Tibet Centre: Located on Preedy Street in Saddar, the area is also known as Plaza and has some of Karachi’s worst traffic as well as shop owners who will not stop trying to convince you that your car needs more work that what you are there for. But if you can brave the madness, Tibet Centre has some of the best deals; a used backlight for a Suzuki Alto will set you back Rs 900 (Rs 600 if you haggle) and side view mirrors for a Cultus cost about Rs 5,000-6,000 – significantly less than what you would pay in Gulshan or Gizri.

Tariq Road: Located behind dupatta galli is one of the oldest parts markets in the city. Initially, it catered only to minor car repairs, but the market has grown into a veritable bazaar, with 50 to 70 shops crammed into narrow lanes, offering car parts as well as services such as electrical patch ups, denting, painting, and air conditioner installations. You can get an entire Toyota Corolla shower-painted there for approximately Rs 40,000.
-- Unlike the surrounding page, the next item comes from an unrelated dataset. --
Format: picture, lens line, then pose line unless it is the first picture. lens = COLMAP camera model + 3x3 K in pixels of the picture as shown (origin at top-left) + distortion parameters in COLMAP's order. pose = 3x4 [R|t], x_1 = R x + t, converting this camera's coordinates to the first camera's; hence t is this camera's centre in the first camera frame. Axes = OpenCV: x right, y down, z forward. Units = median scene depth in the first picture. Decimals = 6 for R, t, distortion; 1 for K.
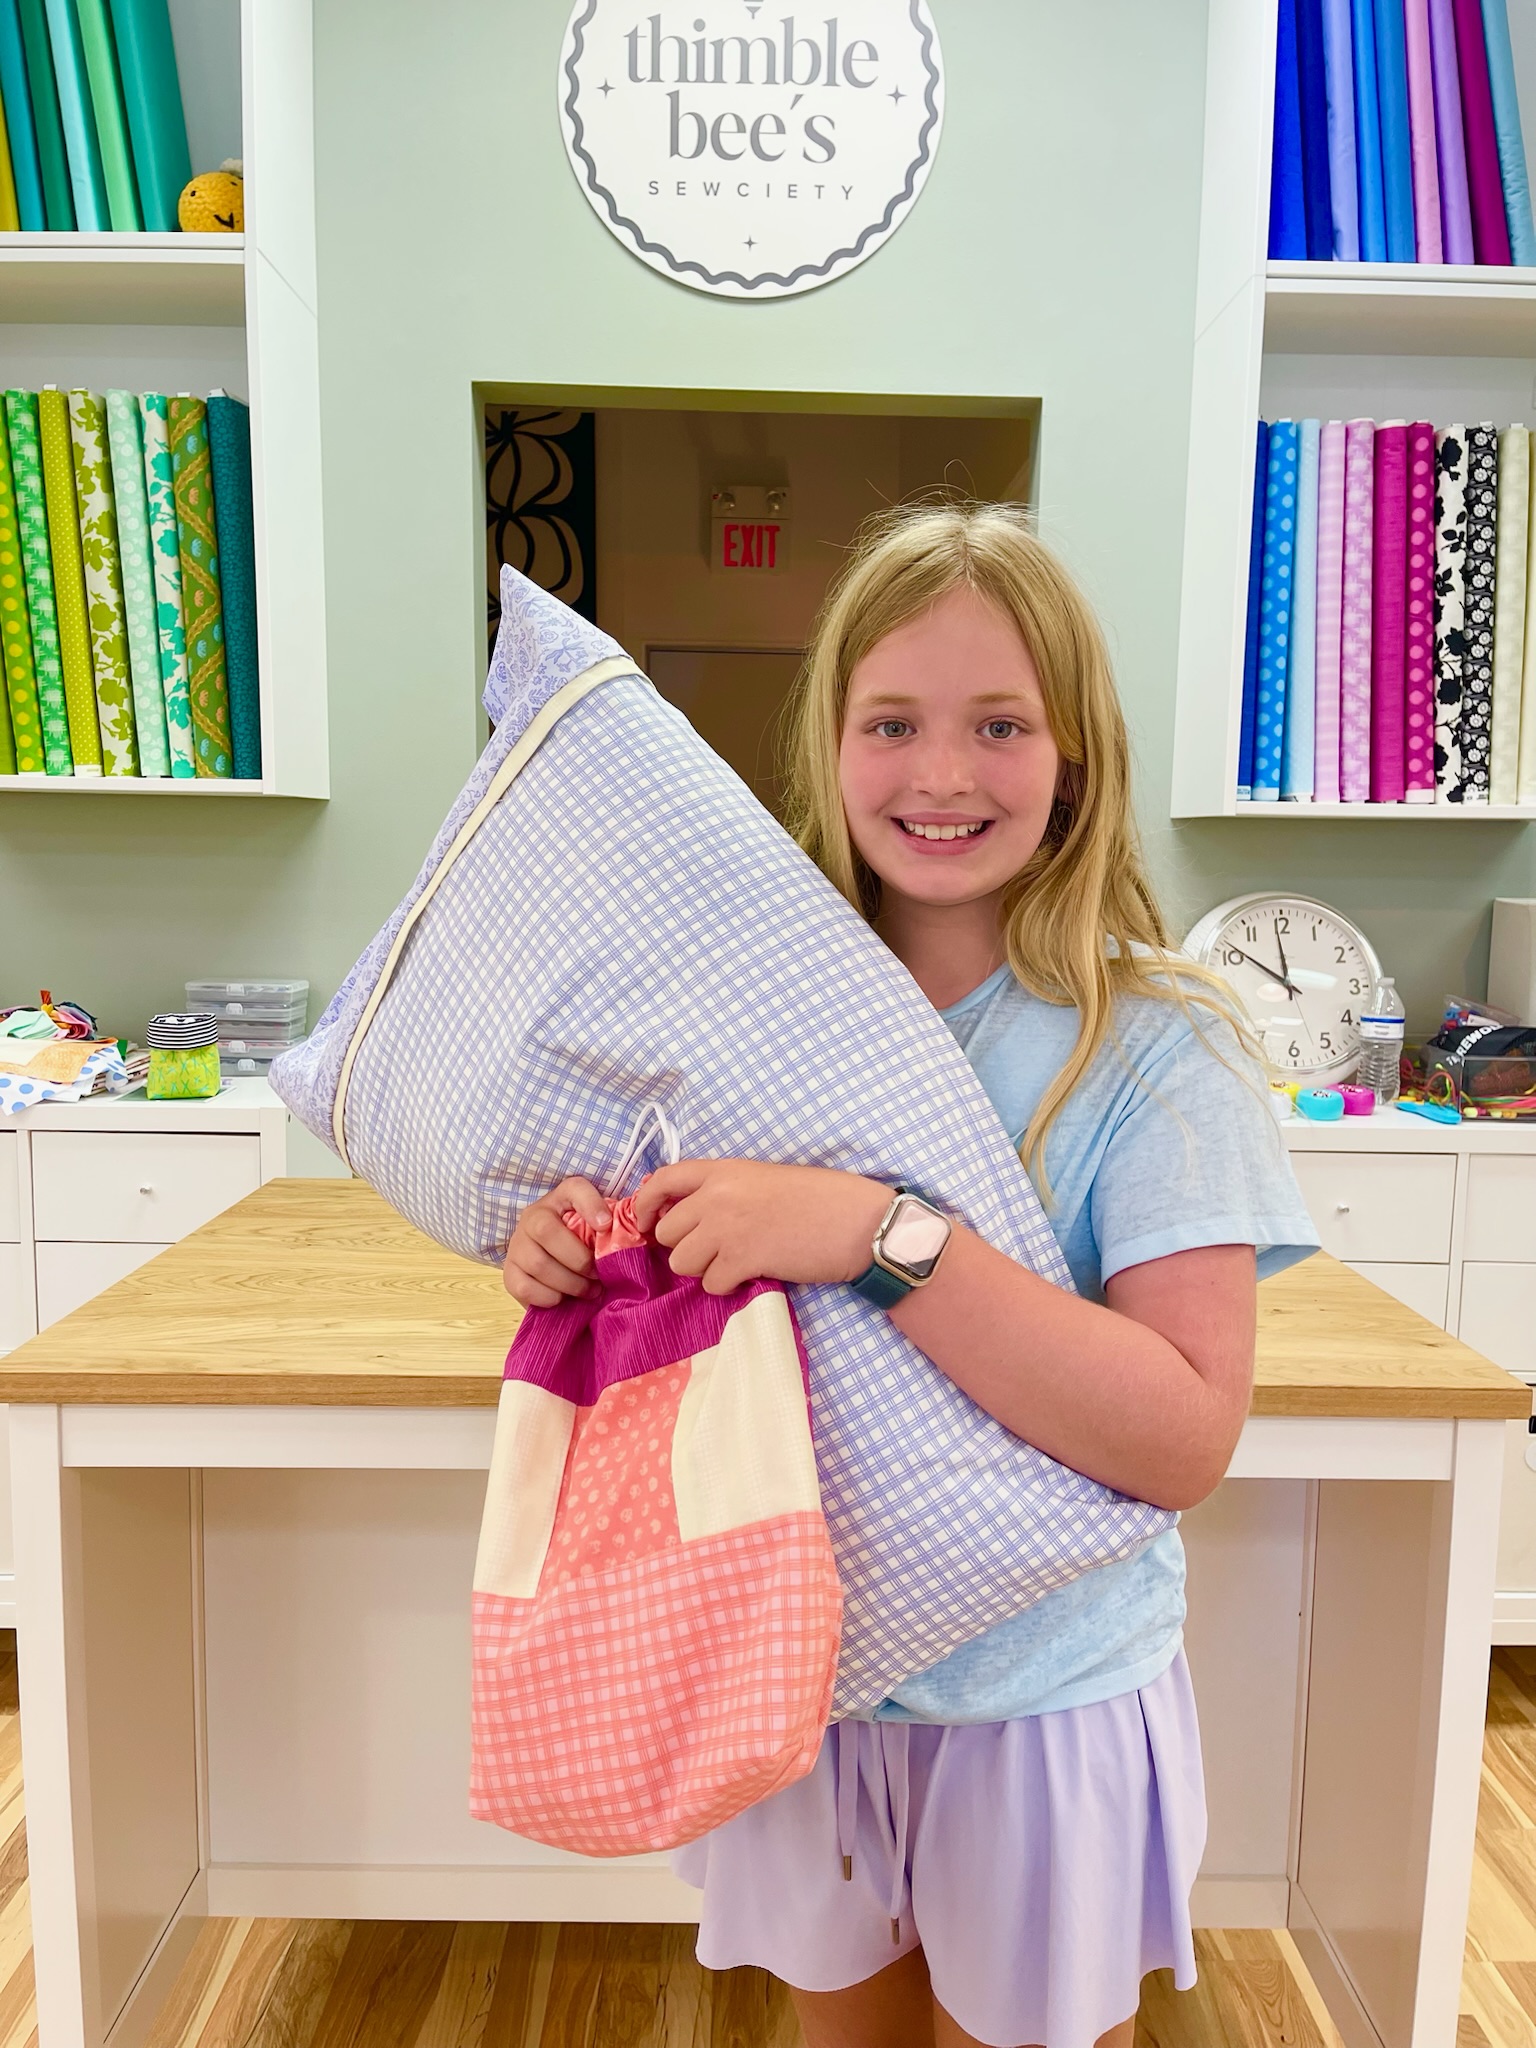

Allahwali Chorangi: Behind the McDonalds on Tariq Road is another market that has been around for the last 15 years. The focus there is not on internal car machinery but local and imported car accessories such as wipers, windshields, LCDs, seat covers, stereo systems, anti-theft devices as well as some of the best looking tyres and rims. The deals here may not be as good as those on Preedy Street or Sher Shah, but with fewer parking hassles and less noise, the convenience there is priceless.